* **Source material**

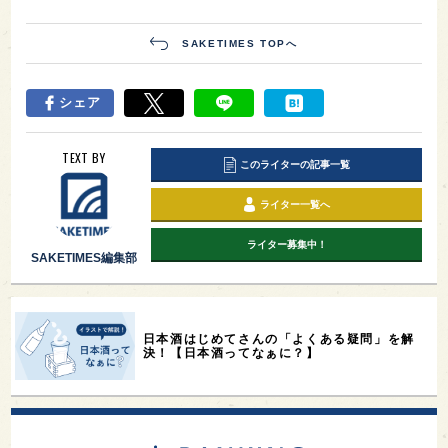
SAKETIMES TOPへ
シェア
TEXT BY
このライターの記事一覧
ライター一覧へ
ライター募集中！
SAKETIMES編集部
日本酒はじめてさんの「よくある疑問」を解
決！【日本酒ってなぁに？】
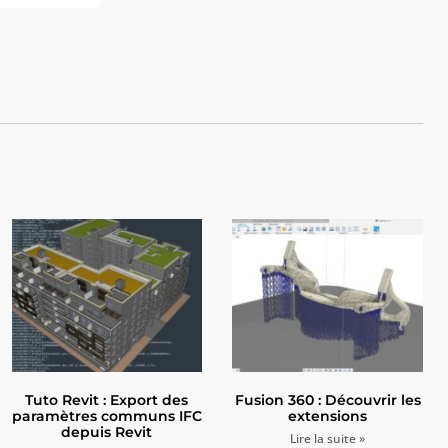
Tuto Revit : Export des
Fusion 360 : Découvrir les
paramètres communs IFC
extensions
depuis Revit
Lire la suite »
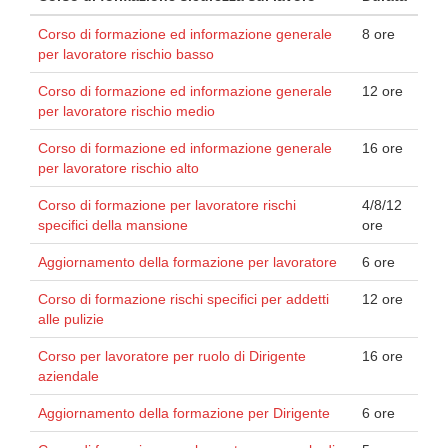
Corso di formazione ed informazione generale
8 ore
per lavoratore rischio basso
Corso di formazione ed informazione generale
12 ore
per lavoratore rischio medio
Corso di formazione ed informazione generale
16 ore
per lavoratore rischio alto
Corso di formazione per lavoratore rischi
4/8/12
specifici della mansione
ore
Aggiornamento della formazione per lavoratore
6 ore
Corso di formazione rischi specifici per addetti
12 ore
alle pulizie
Corso per lavoratore per ruolo di Dirigente
16 ore
aziendale
Aggiornamento della formazione per Dirigente
6 ore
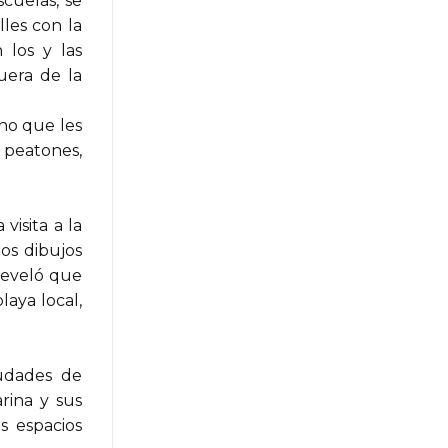
cuelas, se
les con la
 los y las
uera de la
rno que les
, peatones,
visita a la
los dibujos
 reveló que
laya local,
iudades de
rina y sus
s espacios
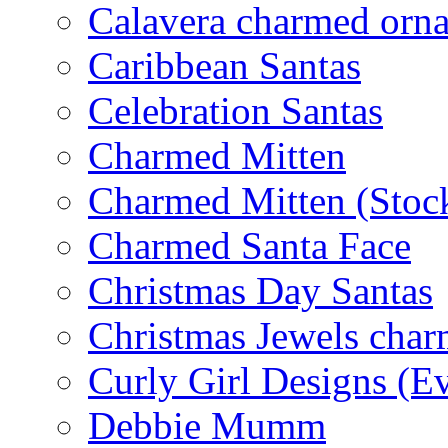
Calavera charmed orn
Caribbean Santas
Celebration Santas
Charmed Mitten
Charmed Mitten (Stoc
Charmed Santa Face
Christmas Day Santas
Christmas Jewels cha
Curly Girl Designs (E
Debbie Mumm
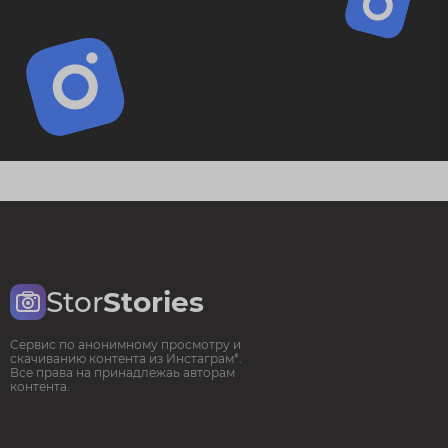
Stor
Stories
Сервис по анонимному просмотру и
скачиванию контента из Инстаграм*.
Все права на принадлежаь авторам
контента.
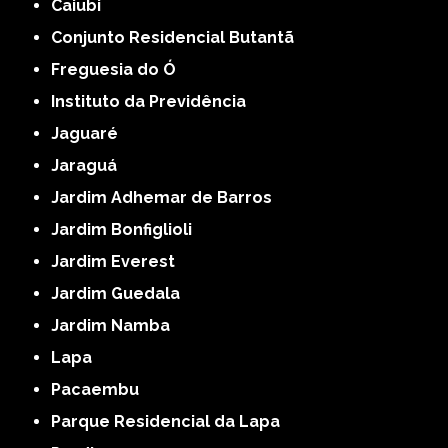
Caiubi
Conjunto Residencial Butantã
Freguesia do Ó
Instituto da Previdência
Jaguaré
Jaraguá
Jardim Adhemar de Barros
Jardim Bonfiglioli
Jardim Everest
Jardim Guedala
Jardim Namba
Lapa
Pacaembu
Parque Residencial da Lapa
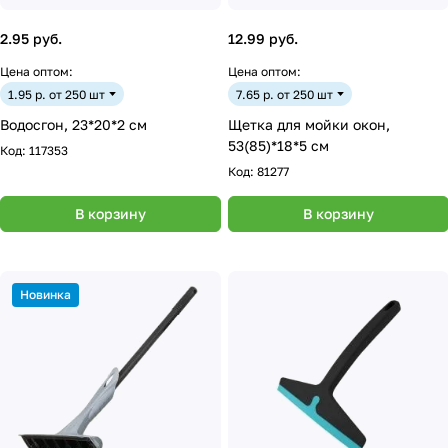
2.95 руб.
12.99 руб.
Цена оптом:
Цена оптом:
1.95 р. от 250 шт
7.65 р. от 250 шт
Водосгон, 23*20*2 см
Щетка для мойки окон,
53(85)*18*5 см
Код:
117353
Код:
81277
В корзину
В корзину
Новинка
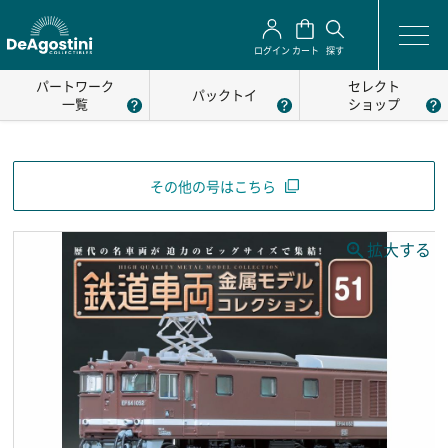
ログイン
カート
探す
パートワーク
セレクト
パックトイ
一覧
ショップ
その他の号はこちら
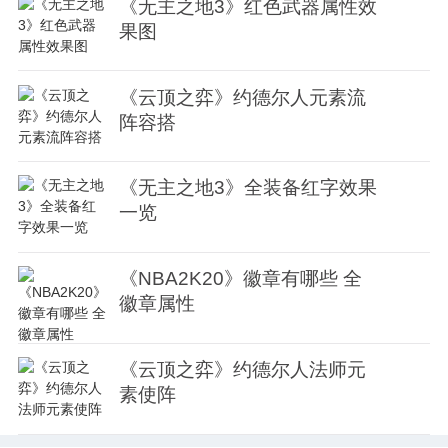
《无主之地3》红色武器属性效
果图
《云顶之弈》约德尔人元素流
阵容搭
《无主之地3》全装备红字效果
一览
《NBA2K20》徽章有哪些 全
徽章属性
《云顶之弈》约德尔人法师元
素使阵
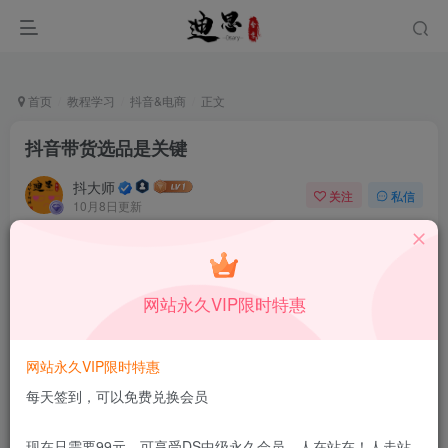
首页
教程学习
抖音&电商
正文
抖音带货选品是关键
抖大师
关注
私信
10月8日更新
0
195
7
本站所有内容来自互联网收集，仅供学习和交流，请勿用于商业
用途。如有侵权、不妥之处，请第一时间联系我们删除！
Q群：
网站永久VIP限时特惠
网站永久VIP限时特惠
每天签到，可以免费兑换会员
做抖音带货首先需要定位自己的账号类目，然后就是选
现在只需要99元，可享受DS中级永久会员，人在站在！人走站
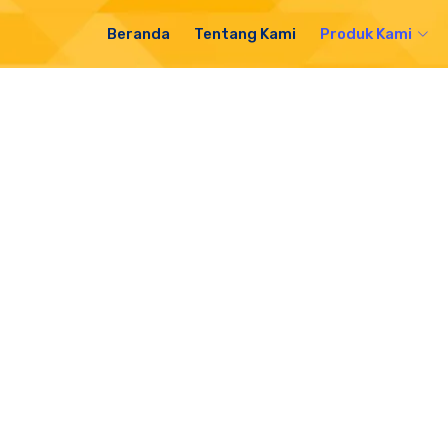
Beranda
Tentang Kami
Produk Kami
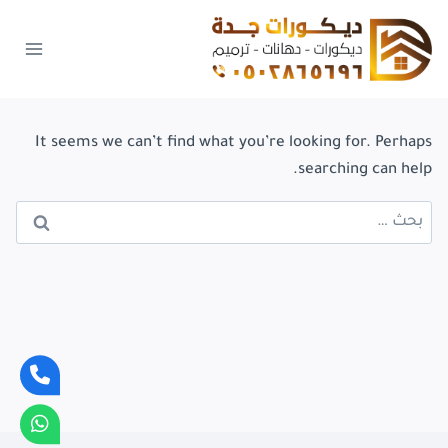
لتجاوز
لى
لمحتوى
It seems we can’t find what you’re looking for. Perhaps
searching can help.
البحث
عن:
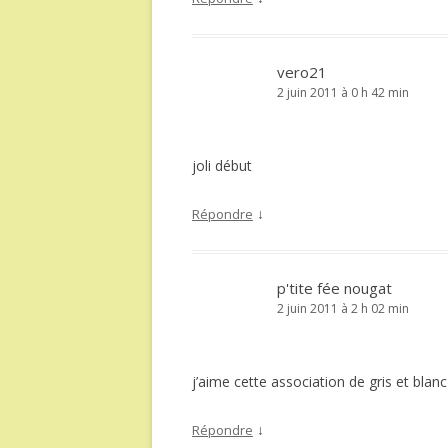
vero21
2 juin 2011 à 0 h 42 min
joli début
↓
Répondre
p'tite fée nougat
2 juin 2011 à 2 h 02 min
j’aime cette association de gris et blanc
↓
Répondre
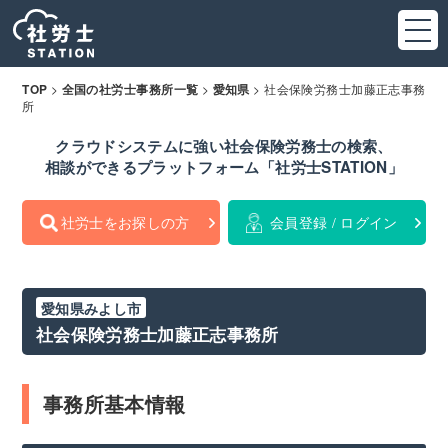
>
>
>
社会保険労務士加藤正志事務
TOP
全国の社労士事務所一覧
愛知県
所
クラウドシステムに強い社会保険労務士の検索、
相談ができるプラットフォーム「社労士STATION」
社労士をお探しの方
会員登録 / ログイン
愛知県みよし市
社会保険労務士加藤正志事務所
事務所基本情報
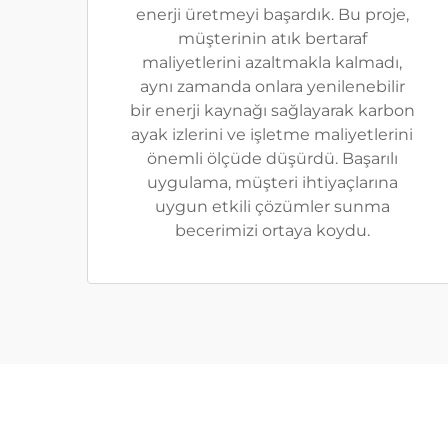
enerji üretmeyi başardık. Bu proje,
müşterinin atık bertaraf
maliyetlerini azaltmakla kalmadı,
aynı zamanda onlara yenilenebilir
bir enerji kaynağı sağlayarak karbon
ayak izlerini ve işletme maliyetlerini
önemli ölçüde düşürdü. Başarılı
uygulama, müşteri ihtiyaçlarına
uygun etkili çözümler sunma
becerimizi ortaya koydu.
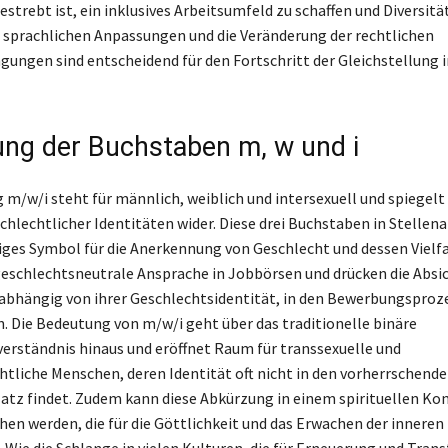
strebt ist, ein inklusives Arbeitsumfeld zu schaffen und Diversität
e sprachlichen Anpassungen und die Veränderung der rechtlichen
ngen sind entscheidend für den Fortschritt der Gleichstellung i
ng der Buchstaben m, w und i
 m/w/i steht für männlich, weiblich und intersexuell und spiegelt 
schlechtlicher Identitäten wider. Diese drei Buchstaben in Stellen
tiges Symbol für die Anerkennung von Geschlecht und dessen Vielfal
geschlechtsneutrale Ansprache in Jobbörsen und drücken die Absich
bhängig von ihrer Geschlechtsidentität, in den Bewerbungsproz
. Die Bedeutung von m/w/i geht über das traditionelle binäre
erständnis hinaus und eröffnet Raum für transsexuelle und
htliche Menschen, deren Identität oft nicht in den vorherrschend
atz findet. Zudem kann diese Abkürzung in einem spirituellen Kon
en werden, die für die Göttlichkeit und das Erwachen der inneren 
. Wie die Schlange in vielen Kulturen, die für Erneuerung und Tra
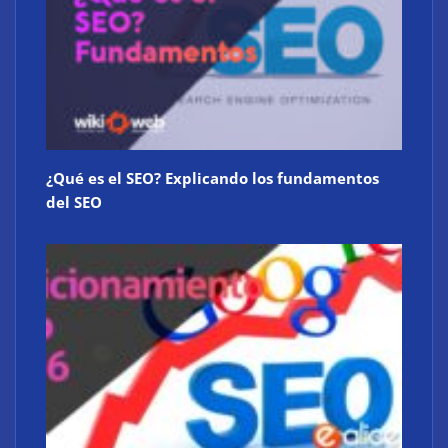
¿Qué es el SEO? Explicando los fundamentos
del SEO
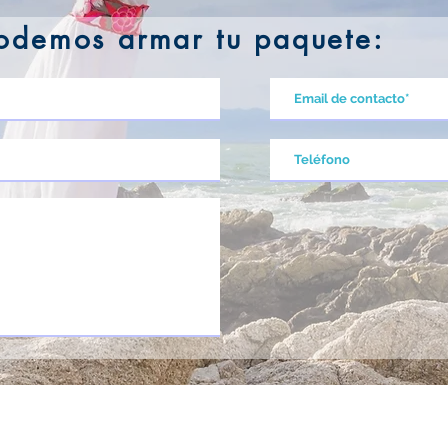
odemos armar tu paquete:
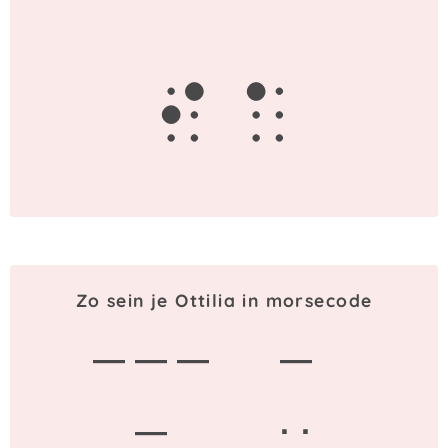
i
a
Zo sein je Ottilia in morsecode
— — —
—
—
· ·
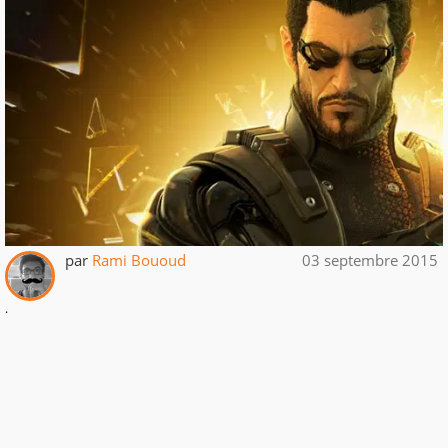
par
Rami Bououd
03 septembre 2015
.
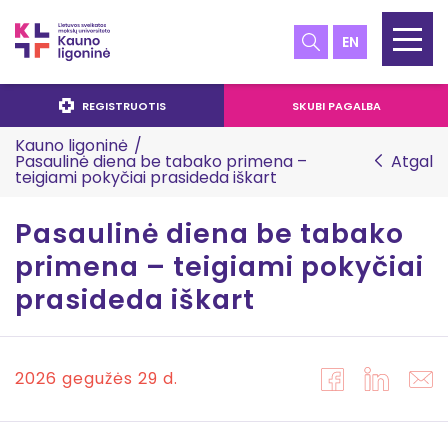
EN
REGISTRUOTIS
SKUBI PAGALBA
Kauno ligoninė
/
Pasaulinė diena be tabako primena –
Atgal
teigiami pokyčiai prasideda iškart
Pasaulinė diena be tabako
primena – teigiami pokyčiai
prasideda iškart
2026 gegužės 29 d.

* **Task brief**
An exact copy of the entries, minus the pictures, is what's needed here.

* **Your response**
SAKETIMES TOPへ
シェア
TEXT BY
このライターの記事一覧
ライター一覧へ
ライター募集中！
SAKETIMES編集部
日本酒はじめてさんの「よくある疑問」を解
決！【日本酒ってなぁに？】
Tuto Revit : Export des
Fusion 360 : Découvrir les
paramètres communs IFC
extensions
depuis Revit
Lire la suite »
Corso di formazione ed informazione generale
8 ore
per lavoratore rischio basso
Corso di formazione ed informazione generale
12 ore
per lavoratore rischio medio
Corso di formazione ed informazione generale
16 ore
per lavoratore rischio alto
Corso di formazione per lavoratore rischi
4/8/12
specifici della mansione
ore
Aggiornamento della formazione per lavoratore
6 ore
Corso di formazione rischi specifici per addetti
12 ore
alle pulizie
Corso per lavoratore per ruolo di Dirigente
16 ore
aziendale
Aggiornamento della formazione per Dirigente
6 ore
cuelas, se
les con la
 los y las
uera de la
rno que les
, peatones,
visita a la
los dibujos
 reveló que
laya local,
iudades de
rina y sus
s espacios
Calavera charmed orn
Caribbean Santas
Celebration Santas
Charmed Mitten
Charmed Mitten (Stoc
Charmed Santa Face
Christmas Day Santas
Christmas Jewels cha
Curly Girl Designs (E
Debbie Mumm
Stor
Stories
Сервис по анонимному просмотру и
скачиванию контента из Инстаграм*.
Все права на принадлежаь авторам
контента.
Caiubi
Conjunto Residencial Butantã
Freguesia do Ó
Instituto da Previdência
Jaguaré
Jaraguá
Jardim Adhemar de Barros
Jardim Bonfiglioli
Jardim Everest
Jardim Guedala
Jardim Namba
Lapa
Pacaembu
Parque Residencial da Lapa
2.95 руб.
12.99 руб.
Цена оптом:
Цена оптом:
1.95 р. от 250 шт
7.65 р. от 250 шт
Водосгон, 23*20*2 см
Щетка для мойки окон,
53(85)*18*5 см
Код:
117353
Код:
81277
В корзину
В корзину
Новинка
ログイン
カート
探す
パートワーク
セレクト
パックトイ
一覧
ショップ
その他の号はこちら
《无主之地3》红色武器属性效
果图
《云顶之弈》约德尔人元素流
阵容搭
《无主之地3》全装备红字效果
一览
《NBA2K20》徽章有哪些 全
徽章属性
《云顶之弈》约德尔人法师元
素使阵
首页
教程学习
抖音&电商
正文
抖音带货选品是关键
抖大师
关注
私信
10月8日更新
0
195
7
本站所有内容来自互联网收集，仅供学习和交流，请勿用于商业
用途。如有侵权、不妥之处，请第一时间联系我们删除！
Q群：
网站永久VIP限时特惠
网站永久VIP限时特惠
每天签到，可以免费兑换会员
做抖音带货首先需要定位自己的账号类目，然后就是选
现在只需要99元，可享受DS中级永久会员，人在站在！人走站
Beranda
Tentang Kami
Produk Kami
لتجاوز
لى
لمحتوى
It seems we can’t find what you’re looking for. Perhaps
searching can help.
البحث
عن:
vero21
2 juin 2011 à 0 h 42 min
joli début
↓
Répondre
p'tite fée nougat
2 juin 2011 à 2 h 02 min
j’aime cette association de gris et blanc
↓
Répondre
>
>
>
社会保険労務士加藤正志事務
TOP
全国の社労士事務所一覧
愛知県
所
クラウドシステムに強い社会保険労務士の検索、
相談ができるプラットフォーム「社労士STATION」
社労士をお探しの方
会員登録 / ログイン
愛知県みよし市
社会保険労務士加藤正志事務所
事務所基本情報
enerji üretmeyi başardık. Bu proje,
müşterinin atık bertaraf
maliyetlerini azaltmakla kalmadı,
aynı zamanda onlara yenilenebilir
bir enerji kaynağı sağlayarak karbon
ayak izlerini ve işletme maliyetlerini
önemli ölçüde düşürdü. Başarılı
uygulama, müşteri ihtiyaçlarına
uygun etkili çözümler sunma
becerimizi ortaya koydu.
strebt ist, ein inklusives Arbeitsumfeld zu schaffen und Diversität
e sprachlichen Anpassungen und die Veränderung der rechtlichen
ngen sind entscheidend für den Fortschritt der Gleichstellung i
ng der Buchstaben m, w und i
 m/w/i steht für männlich, weiblich und intersexuell und spiegelt 
schlechtlicher Identitäten wider. Diese drei Buchstaben in Stellen
tiges Symbol für die Anerkennung von Geschlecht und dessen Vielfal
geschlechtsneutrale Ansprache in Jobbörsen und drücken die Absich
bhängig von ihrer Geschlechtsidentität, in den Bewerbungsproz
. Die Bedeutung von m/w/i geht über das traditionelle binäre
erständnis hinaus und eröffnet Raum für transsexuelle und
htliche Menschen, deren Identität oft nicht in den vorherrschend
atz findet. Zudem kann diese Abkürzung in einem spirituellen Kon
en werden, die für die Göttlichkeit und das Erwachen der inneren 
. Wie die Schlange in vielen Kulturen, die für Erneuerung und Tra
¿Qué es el SEO? Explicando los fundamentos
del SEO
odemos armar tu paquete:
i
a
Zo sein je Ottilia in morsecode
— — —
—
—
· ·
par
Rami Bououd
03 septembre 2015
.
EN
REGISTRUOTIS
SKUBI PAGALBA
Kauno ligoninė
/
Pasaulinė diena be tabako primena –
Atgal
teigiami pokyčiai prasideda iškart
Pasaulinė diena be tabako
primena – teigiami pokyčiai
prasideda iškart
2026 gegužės 29 d.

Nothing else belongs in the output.